After that, you need to compare the results to see exactly how much you are expected to pay for the consolidated version. In these circumstances, a debt consolidation loan calculator may be able to simplify the process and tell you exactly what goes where.
Switching for a Better Deal
If you believe that you found a better deal, you may want to, one more, opt for using a repayment calculator for personal loans. These calculators will allow you to compare the costs and see whether or not it’s worth to make the switch or not.
Keep in mind that interest rates aren’t the only thing you should pay attention to. Check the ongoing fees, but also the loan establishment costs. Keep in mind that some loans will charge extra for early repayments while others will not allow you to pay early at all. Sometimes, the penalties aren’t worth the switch.

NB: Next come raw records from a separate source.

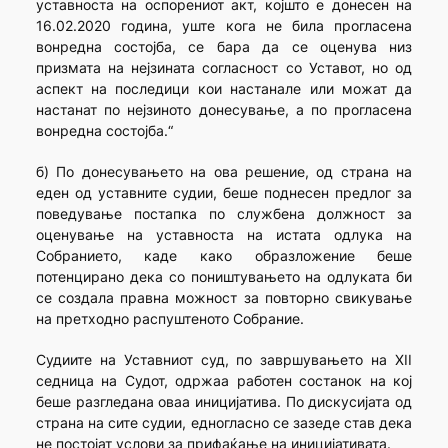
уставноста на оспорениот акт, којшто е донесен на
16.02.2020 година, уште кога не била прогласена
вонредна состојба, се бара да се оценува низ
призмата на нејзината согласност со Уставот, но од
аспект на последици кои настанале или можат да
настанат по нејзиното донесување, а по прогласена
вонредна состојба.“
б) По донесувањето на ова решение, од страна на
еден од уставните судии, беше поднесен предлог за
поведување постапка по службена должност за
оценување на уставноста на истата одлука на
Собранието, каде како образложение беше
потенцирано дека со поништувањето на одлуката би
се создала правна можност за повторно свикување
на претходно распуштеното Собрание.
Судиите на Уставниот суд, по завршувањето на XII
седница на Судот, одржаа работен состанок на кој
беше разгледана оваа иницијатива. По дискусијата од
страна на сите судии, едногласно се зазеде став дека
не постојат услови за прифаќање на иницијативата.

How to Refinance to Get a Better Deal
We know why people choose to refinance their personal loans – now we need to find out how. Long story short, this is how it goes down:
Compare your loan options
Weigh your available options and calculate whether or not it’s worth it to go forward with your refinancing plan.
Calculate your refinancing costs
This will include any exit or break fees, as well as the establishment charges for the new personal loan. This will once more ensure that making the change will be worth your while.
Apply for the loan
If you fit the criteria, you can proceed to submit your application. You may have to keep in mind that the purpose of this loan is to either refinance or consolidate your debt.
Pay off your existent loan with the money from the second one. If the purpose of the loan is for debt consolidation, then the lender may be able to arrange this for you and save you the hassle. However, if you want to change for another deal, then you will have to make the deposits yourself.
Ensure that the old loan has been closed. You may want to contact your lender to make sure that the old loan has been terminated and that you no longer owe any balance.
Refinancing is fairly easy, and it’s not the pile of confusing paperwork that everyone seems to expect. It’s no different than taking out the first loan.
Is Refinancing Worth It?
The value of the refinance generally depends on the first loan, but also on your current financial situation. To determine whether or not it’s worth it, you’ll need to calculate the costs of your previous loan and compare them with the new one.
Include all the costs, not only the interest rate – especially if you are nearing the end of your loan. If you realise that you save at least 1% of the money you owe, then it’s worth it to go on with the refinancing.